**Your goal:** Please retype the records from the line that contains "The Score series" through the line that contains "Does any single", including both of those lines. Leave the pictures out of your copy.

──────── Records shown ────────

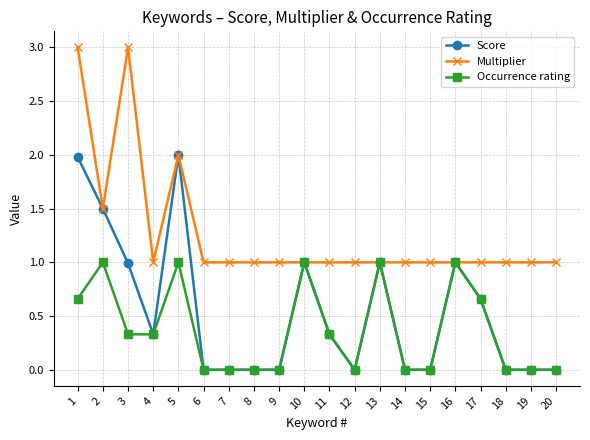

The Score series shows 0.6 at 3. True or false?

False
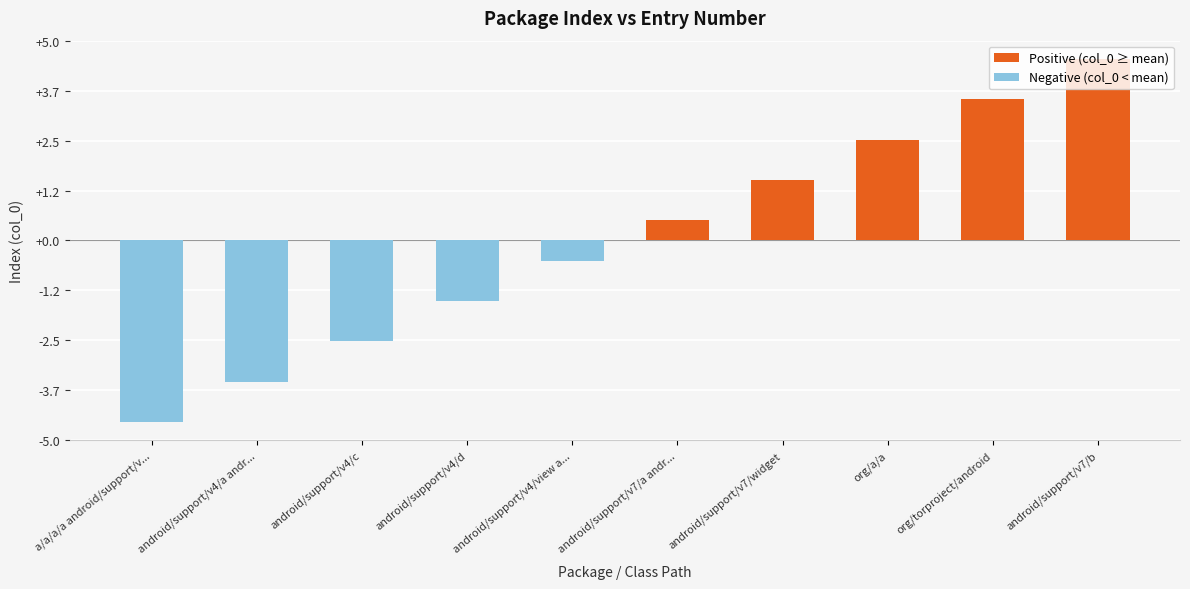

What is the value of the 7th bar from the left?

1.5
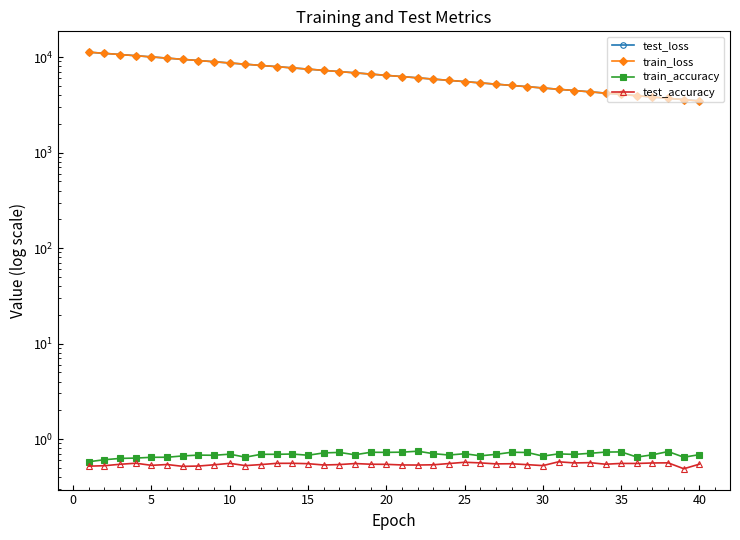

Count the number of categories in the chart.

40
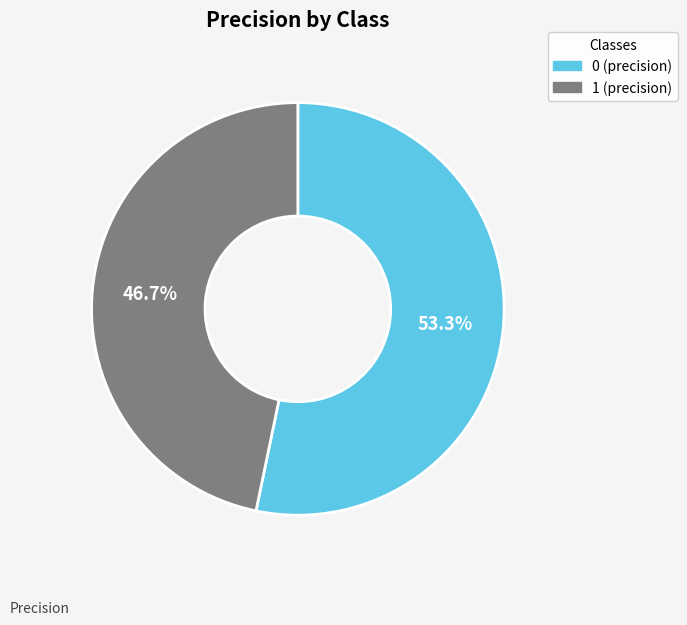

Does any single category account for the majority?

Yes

────────
──────── Records shown ────────

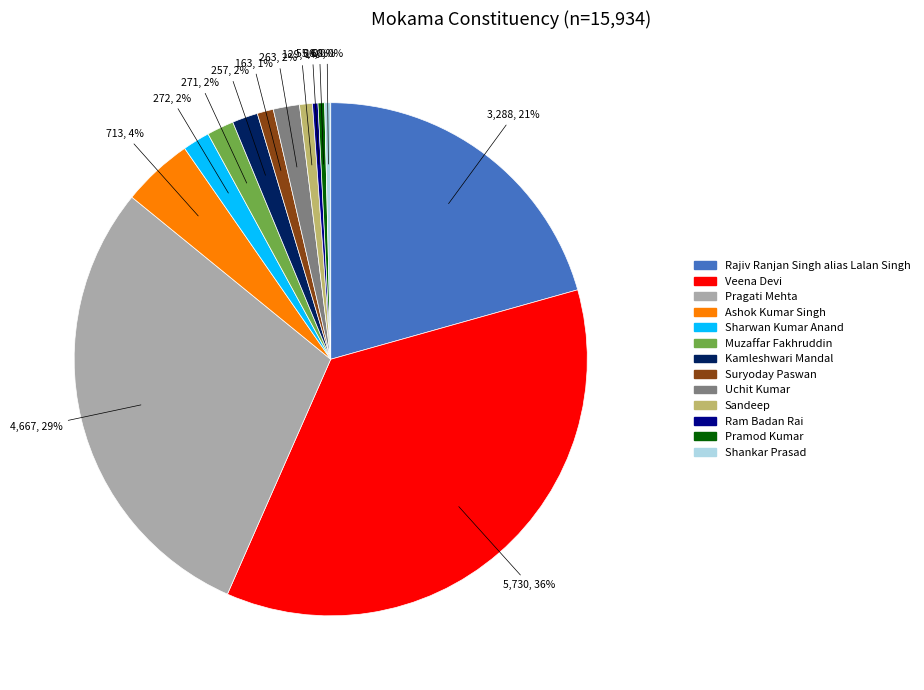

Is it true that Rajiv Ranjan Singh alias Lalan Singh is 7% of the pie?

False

────────
──────── Records shown ────────

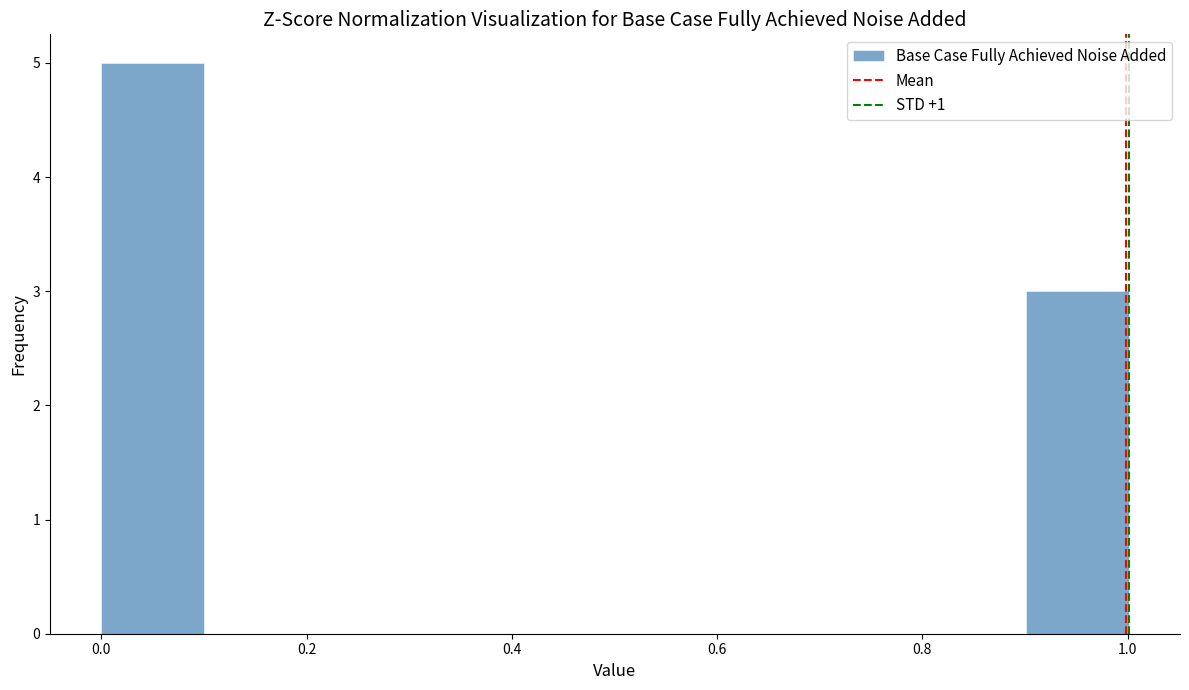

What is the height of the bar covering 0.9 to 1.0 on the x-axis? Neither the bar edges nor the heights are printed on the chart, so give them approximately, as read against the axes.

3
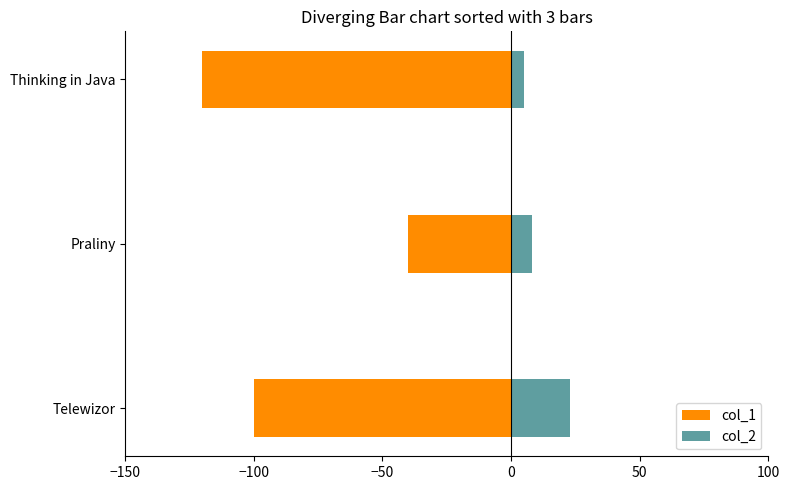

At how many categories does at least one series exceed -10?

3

────────

**Answer box:**
The Score series shows 0.6 at 3. True or false?

False

What is the value of the 7th bar from the left?

1.5

Count the number of categories in the chart.

40

Does any single category account for the majority?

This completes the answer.